Published 29 Apr 2009 in math.AP, math-ph, math.DS, nlin.CD, and physics.flu-dyn | (0904.4676v2)

Abstract: Sommerfeld paradox roughly says that mathematically Couette linear shear is linearly stable for all Reynolds number, but experimentally arbitrarily small perturbations can induce the transition from the linear shear to turbulence when the Reynolds number is large enough. The main idea of our resolution of this paradox is to show that there is a sequence of linearly unstable shears which approaches the linear shear in the kinetic energy norm but not in the enstrophy (vorticity) norm. These oscillatory shears are single Fourier modes in the Fourier series of all the shears.
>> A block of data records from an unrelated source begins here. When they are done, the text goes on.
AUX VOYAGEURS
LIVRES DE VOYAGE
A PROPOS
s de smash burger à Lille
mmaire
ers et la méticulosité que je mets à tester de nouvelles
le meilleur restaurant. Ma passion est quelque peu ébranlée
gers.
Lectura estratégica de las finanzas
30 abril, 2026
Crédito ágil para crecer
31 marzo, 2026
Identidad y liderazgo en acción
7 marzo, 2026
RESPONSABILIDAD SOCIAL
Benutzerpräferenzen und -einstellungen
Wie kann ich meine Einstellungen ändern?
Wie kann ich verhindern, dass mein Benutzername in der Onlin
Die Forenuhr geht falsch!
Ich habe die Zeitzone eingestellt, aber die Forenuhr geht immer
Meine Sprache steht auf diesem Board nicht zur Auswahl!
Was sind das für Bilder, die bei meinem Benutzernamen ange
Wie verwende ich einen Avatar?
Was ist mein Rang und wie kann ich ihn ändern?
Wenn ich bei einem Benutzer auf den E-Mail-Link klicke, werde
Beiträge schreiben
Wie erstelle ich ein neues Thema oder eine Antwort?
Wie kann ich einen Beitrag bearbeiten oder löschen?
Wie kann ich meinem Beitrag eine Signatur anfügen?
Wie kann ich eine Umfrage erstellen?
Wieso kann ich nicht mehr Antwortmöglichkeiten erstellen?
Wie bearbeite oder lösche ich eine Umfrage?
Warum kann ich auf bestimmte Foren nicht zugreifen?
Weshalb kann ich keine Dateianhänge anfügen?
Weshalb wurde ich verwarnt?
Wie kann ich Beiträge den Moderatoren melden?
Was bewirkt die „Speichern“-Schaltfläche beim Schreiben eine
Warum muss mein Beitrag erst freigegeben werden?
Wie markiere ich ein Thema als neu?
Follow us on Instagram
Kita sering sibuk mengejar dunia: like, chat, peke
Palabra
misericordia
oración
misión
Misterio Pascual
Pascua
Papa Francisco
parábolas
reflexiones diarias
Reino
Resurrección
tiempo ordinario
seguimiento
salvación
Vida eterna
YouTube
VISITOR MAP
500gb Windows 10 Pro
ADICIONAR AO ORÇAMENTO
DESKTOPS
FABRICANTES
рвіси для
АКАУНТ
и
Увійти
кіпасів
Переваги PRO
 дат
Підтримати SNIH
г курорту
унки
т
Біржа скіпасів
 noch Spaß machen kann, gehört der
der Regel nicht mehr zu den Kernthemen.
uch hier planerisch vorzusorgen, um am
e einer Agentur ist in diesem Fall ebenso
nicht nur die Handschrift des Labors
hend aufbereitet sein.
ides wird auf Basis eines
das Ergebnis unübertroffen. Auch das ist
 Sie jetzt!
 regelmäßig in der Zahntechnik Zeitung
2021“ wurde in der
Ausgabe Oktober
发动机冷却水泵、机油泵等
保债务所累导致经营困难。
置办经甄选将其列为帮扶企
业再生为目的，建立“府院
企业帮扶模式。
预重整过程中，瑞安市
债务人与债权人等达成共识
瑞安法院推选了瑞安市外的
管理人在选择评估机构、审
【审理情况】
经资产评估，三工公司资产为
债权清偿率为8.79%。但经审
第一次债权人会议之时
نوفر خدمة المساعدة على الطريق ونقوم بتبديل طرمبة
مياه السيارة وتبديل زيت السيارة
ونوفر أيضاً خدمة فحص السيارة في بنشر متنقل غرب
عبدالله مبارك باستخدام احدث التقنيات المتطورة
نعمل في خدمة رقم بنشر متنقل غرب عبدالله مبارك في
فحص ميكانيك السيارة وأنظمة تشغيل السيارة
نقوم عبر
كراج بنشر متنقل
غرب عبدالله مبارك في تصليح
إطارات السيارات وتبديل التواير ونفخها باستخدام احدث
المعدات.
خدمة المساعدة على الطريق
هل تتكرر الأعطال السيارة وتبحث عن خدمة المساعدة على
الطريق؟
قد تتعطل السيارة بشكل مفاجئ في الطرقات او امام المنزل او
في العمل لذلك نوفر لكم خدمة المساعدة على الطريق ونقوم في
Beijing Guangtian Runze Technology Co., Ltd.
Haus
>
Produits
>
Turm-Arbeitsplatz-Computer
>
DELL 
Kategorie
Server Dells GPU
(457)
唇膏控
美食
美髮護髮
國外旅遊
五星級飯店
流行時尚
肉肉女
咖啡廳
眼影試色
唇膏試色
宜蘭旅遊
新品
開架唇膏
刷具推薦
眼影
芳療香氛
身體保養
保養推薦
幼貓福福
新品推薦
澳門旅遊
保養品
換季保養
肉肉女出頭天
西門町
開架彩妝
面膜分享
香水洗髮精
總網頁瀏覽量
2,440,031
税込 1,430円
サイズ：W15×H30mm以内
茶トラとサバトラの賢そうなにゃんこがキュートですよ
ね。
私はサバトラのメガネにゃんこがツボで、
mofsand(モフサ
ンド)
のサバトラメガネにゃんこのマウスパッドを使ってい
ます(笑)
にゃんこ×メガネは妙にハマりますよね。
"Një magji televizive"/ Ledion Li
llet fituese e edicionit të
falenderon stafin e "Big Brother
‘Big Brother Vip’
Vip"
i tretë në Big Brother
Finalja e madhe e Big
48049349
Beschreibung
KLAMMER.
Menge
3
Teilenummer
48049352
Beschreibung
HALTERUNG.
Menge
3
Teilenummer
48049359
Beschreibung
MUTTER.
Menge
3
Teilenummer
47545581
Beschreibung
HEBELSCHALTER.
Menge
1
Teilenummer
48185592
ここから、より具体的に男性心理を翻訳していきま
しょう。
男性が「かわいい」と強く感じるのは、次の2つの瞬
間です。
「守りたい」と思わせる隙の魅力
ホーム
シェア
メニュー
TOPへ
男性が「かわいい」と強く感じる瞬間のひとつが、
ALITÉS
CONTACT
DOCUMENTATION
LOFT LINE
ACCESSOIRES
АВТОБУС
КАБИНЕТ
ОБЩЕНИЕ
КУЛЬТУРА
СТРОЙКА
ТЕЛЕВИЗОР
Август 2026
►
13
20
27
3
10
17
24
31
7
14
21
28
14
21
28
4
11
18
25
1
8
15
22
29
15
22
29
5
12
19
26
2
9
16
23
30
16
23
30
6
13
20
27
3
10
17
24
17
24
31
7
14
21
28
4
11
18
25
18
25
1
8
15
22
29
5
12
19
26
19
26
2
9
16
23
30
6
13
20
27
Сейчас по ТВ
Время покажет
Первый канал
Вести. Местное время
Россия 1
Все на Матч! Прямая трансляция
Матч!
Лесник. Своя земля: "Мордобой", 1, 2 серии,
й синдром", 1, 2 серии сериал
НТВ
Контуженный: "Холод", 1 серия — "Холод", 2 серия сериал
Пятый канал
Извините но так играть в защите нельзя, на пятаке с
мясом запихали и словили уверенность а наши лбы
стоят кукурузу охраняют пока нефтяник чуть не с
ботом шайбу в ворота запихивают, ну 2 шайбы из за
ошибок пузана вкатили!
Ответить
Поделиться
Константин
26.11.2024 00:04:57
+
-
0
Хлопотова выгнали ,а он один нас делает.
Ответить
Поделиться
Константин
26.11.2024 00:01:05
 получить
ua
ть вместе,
In experiments, such linear instabilities will manifest themselves as transient nonlinear growth leading to the transition from the linear shear to turbulence no matter how small the intitial perturbations to the linear shear are. Under the Euler dynamics, these oscillatory shears are steady, and cat's eye structures bifurcate from them as travelling waves. The 3D shears $U(y,z)$ in a neighborhood of these oscillatory shears are linearly unstable too. Under the Navier-Stokes dynamics, these oscillatory shears are not steady rather drifting slowly. When these oscillatory shears are viewed as frozen, the corresponding Orr-Sommerfeld operator has unstable eigenvalues which approach the corresponding inviscid eigenvalues when the Reynolds number tends to infinity. All the linear instabilities mentioned above offer a resolution to the Sommerfeld paradox, and an initiator for the transition from the linear shear to turbulence.